I didnt want to wear lipstick and all this stuff, she says.

And youd be like,Okay, thats not bad,and you start to grow.

you’ve got the option to guess which pose feels more natural.

Or, as she demonstrates, to pull her knees together.

It was the molestation that gutted her the most, though, she says.

The one thing that made her forget about her problems was music.

At 7, she won a talent contest, singing Aretha Franklin.

Her talent solved her old problems but soon created new ones.

I was never as ambitious as he is.

He wanted it so much more.

And so because he would push, I would push.

I was a dreamer and wanted things, but I never was as ambitious as Puff.

Its about this time in our conversation when I realize Im avoiding sustained eye contact with Blige.

Theres something nakedly unprotected about her gaze thats unsettling.

Im always thinking about,What am I going to say if this person just disrespects me?

How am I going to handle it?Because back in the day, I didnt handle it well.

I just cursed you out completely, like right out of the gate.

But now I think about what I say because then the interview was, Mary cursed me out.

Shes a bitch, shes this, da, da, da.

I could get any drug, anything, at any moment.

And then she met Isaacs.

They married in 2003, and he became her manager.

I had never felt truly loved.

Isaacs, for his part, has contended that hes been left traumatized and unemployable.

Then bitter.When the bitter came, I was like,Oh, no.

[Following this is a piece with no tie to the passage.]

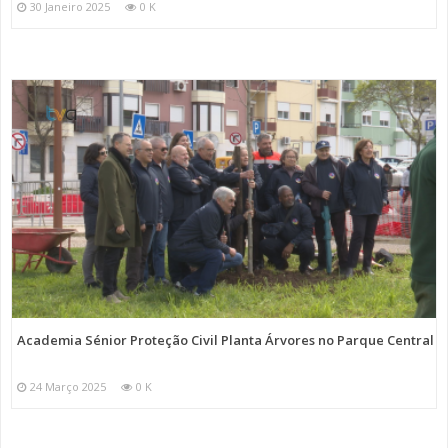
30 Janeiro 2025
0 K
Academia Sénior Proteção Civil Planta Árvores no Parque Central
24 Março 2025
0 K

Im not going to let this destroy me.

A major takeaway from her divorce is that Mary J. Blige Inc.must be attended to, she says.

Im just being straight-up honest.

In many ways,these ought to be the best of times for Blige.

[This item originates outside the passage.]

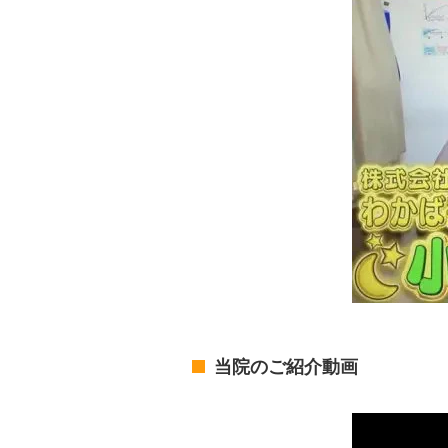
当院のご紹介動画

The morning of her birthday, her star was unveiled on the Hollywood Walk of Fame.

Man, we wanted to be somebody … shake up the world.

But now shes safely ensconced in her high-rise, with her career headed in an unexpectedly exciting direction.

The role of Florence was the real life-changer, she says, opening lots of new options.

Everyone I see, they say, Oh, my God, you were so great.

They didnt know I had whatever theyre seeing in me; they didnt know I could pull it off.

To be quite honest, I didnt even know I did that good.

L.A. isnt quite her thing: This is very slow.

Sometimes youre just sitting around like,Oh, this is boring, she notes.

This is the next chapter, she says, brightening.

Theyre slated to go to court in March.

But she didnt want to go into all of that with me.

Shes talked enough about it.

Maybe quiet is now the way to go for her.

The neighborhood was really tough, she remembers.

Everything we saw, we couldnt say so that was in me.

Because you could end up in trouble if you said too much.

I mean, Dee saw that.

And the scene where Florence breaks a chickens neck for dinner?

Yeah, that was real.

I saw that as a kid.

My grandparents, my aunts and them, they was no joke.

They killed chickens with their hands, knives.

Love is the silver lining of the movie.

The Ku Klux Klan just didnt get the memo, she observes drolly.

But as Rees notes, some forms of racism the film depicts are more subtle and pernicious.

As Rees points out, racism doesnt always take the form of the KKK.

You just have to think that the other people arent fullylikeyou.

None of which is news to Blige, of course.

I ask her what she learned about herself playing Florence.

I learned that Im a really powerful woman.

Besides, despite her reputation for confessionalism, she slyly tells me shes always in control of the information.